▶ JOB: The entries are to be reproduced word for word, with all images left out.
--- START ---
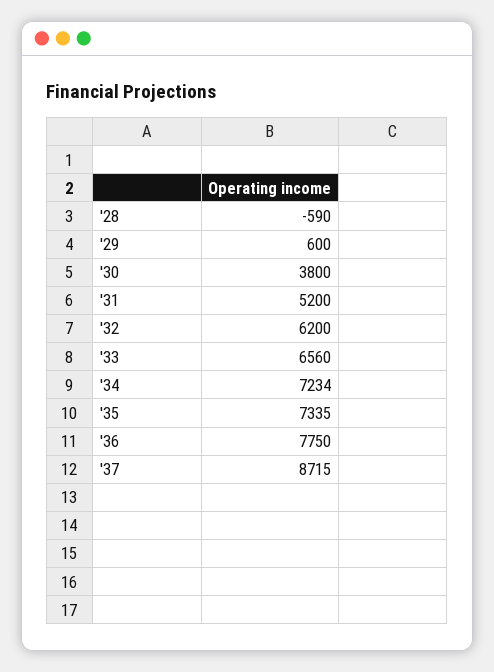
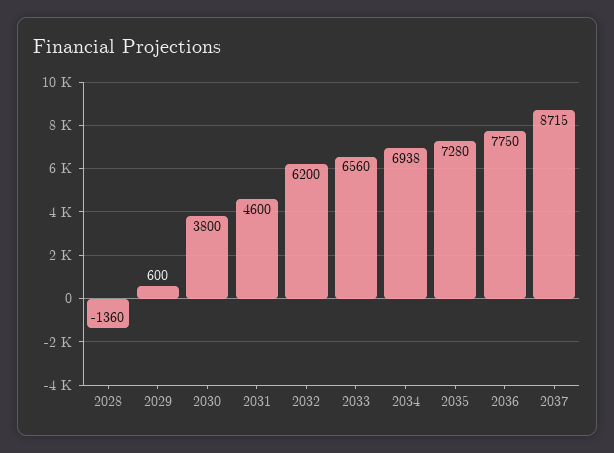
  {
-   "'28": -590,
+   "'28": -1360,
    "'29": 600,
    "'30": 3800,
-   "'31": 5200,
+   "'31": 4600,
    "'32": 6200,
    "'33": 6560,
-   "'34": 7234,
+   "'34": 6938,
-   "'35": 7335,
+   "'35": 7280,
    "'36": 7750,
    "'37": 8715
  }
--- END ---
▶ SOLUTION TO THIS PROBLEM:
  {
-   "'28": -590,
+   "'28": -1360,
    "'29": 600,
    "'30": 3800,
-   "'31": 5200,
+   "'31": 4600,
    "'32": 6200,
    "'33": 6560,
-   "'34": 7234,
+   "'34": 6938,
-   "'35": 7335,
+   "'35": 7280,
    "'36": 7750,
    "'37": 8715
  }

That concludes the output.